The second issue (and possibly the reason I haven't seen too many people make this dress) is that it's really, really easy for it to accidentally look like a bathrobe. Especially if you're making it up as a special dress and using pretty, shiny, slinky fabrics. When I had this dress almost finished and went to check it in the mirror, I thought it was going to be unwearable. It was shiny and slinky and black and voluminous, which gave bathrobe vibes and bin bag vibes in equal measure. And since it was late, my eye makeup had melted and my hair had gone a bit wild, meaning there was also something of the furious jilted witch about me. Let's say it wasn't my best look.

I fixed this problem as I fix most problems with dresses, by lopping a good chunk of length off the skirt. This works much better proportionally, at least for me - having more leg on show balances out the huge sleeves quite nicely.

When I wrote my initial plan I hadn't thought of this as my birthday dress, but once I realised I'd be making it in late January, it seemed to make sense. I wore it out for dinner with Patrick on Friday (amazing restaurant with a "Press for Champagne" button at every table) and then for a spontaneous trip to a social dance afterwards, and it worked perfectly for both. I was a bit surprised by the latter because a) I tend to think of wrap dresses as slightly precarious for dancing in and b) I was really quite drunk by the time I got there, which ups the possibility of a wardrobe malfunction at the best of times. But the wrap was very secure, the skirt stayed down, the neckline didn't so much as budge, and nobody accidentally put their hand up my sleeve instead of on my shoulder when catching me after a spin. What more could you ask for? 

Victory Patterns Trina dress

Fabric: 4.5m silky viscose from Walthamstow market (if I'd shortened the pattern rather than the garment I would have needed a fair bit less)
Cost: I paid £15 for 5 metres, but it would normally cost £25
Pattern details: Wrap dress with kimono-style construction; front bodice overlaps the back to leave a space under the sleeves for the ties to pass through. Bust gathers at the bodice, below-the-knee flared skirt
Size: 14 at the shoulders and waist, 16 at the bust and hips
Alterations: Skirt shortened by about five inches, French seams used throughout
Would make again/would recommend: Possibly/Yes

Up next: my first (and second, and third) experiment with Named's new book Breaking the Pattern, the Ruska knot dress.
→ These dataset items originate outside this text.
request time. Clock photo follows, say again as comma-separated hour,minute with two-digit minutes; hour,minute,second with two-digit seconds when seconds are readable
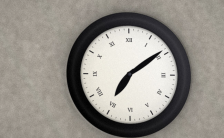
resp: 7,09
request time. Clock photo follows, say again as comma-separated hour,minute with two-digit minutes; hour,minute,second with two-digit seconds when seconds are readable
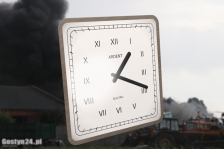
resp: 1,19
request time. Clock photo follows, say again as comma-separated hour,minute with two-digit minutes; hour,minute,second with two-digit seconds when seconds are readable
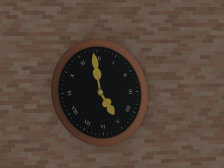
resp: 4,59
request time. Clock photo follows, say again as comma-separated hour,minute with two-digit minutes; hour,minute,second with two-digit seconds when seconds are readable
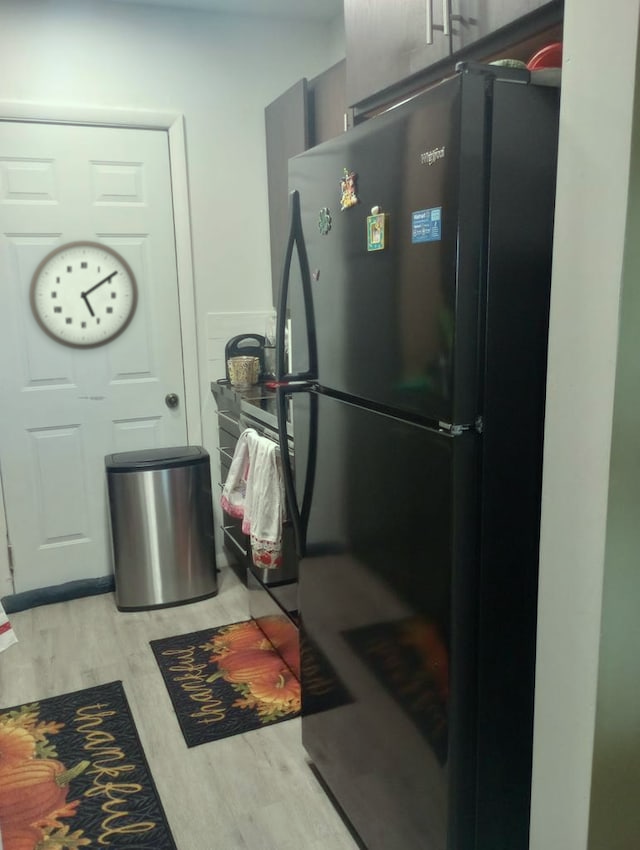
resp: 5,09
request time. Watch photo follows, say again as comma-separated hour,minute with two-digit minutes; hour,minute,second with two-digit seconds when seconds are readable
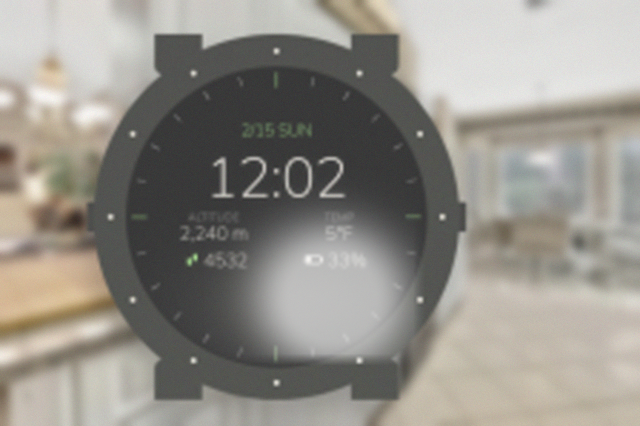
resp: 12,02
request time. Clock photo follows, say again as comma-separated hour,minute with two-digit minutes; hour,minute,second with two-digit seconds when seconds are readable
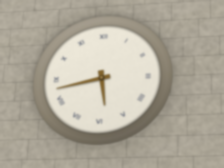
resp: 5,43
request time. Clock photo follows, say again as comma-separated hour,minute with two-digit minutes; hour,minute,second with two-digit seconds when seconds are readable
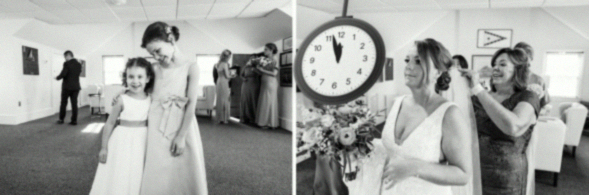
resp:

  1. very glamorous, looks pretty on you and a nice fit.

  2. 1. Happy Birthday!
    2. Where do I get one of those "Press for Champagne" buttons??
    3. Since you asked ... Edgestitching - yes, it's necessary and it adds a proper finish. It holds seams allowances in place, helps you turn out and press facings nicer/easier, and prevents facings from rolling outward. Topstitching, won't give you quite the same results since with edgestitching, you're stitching very close to the seamline, which will be more accurate and more "persuasive" (don't know how to describe this) in making the seam allowances stay in place and to the inside. Edgestitching facings is just one of those things you Must Do for best results. :-)

  3. And, geez ...
    4. The dress is wonderful! You look amazing!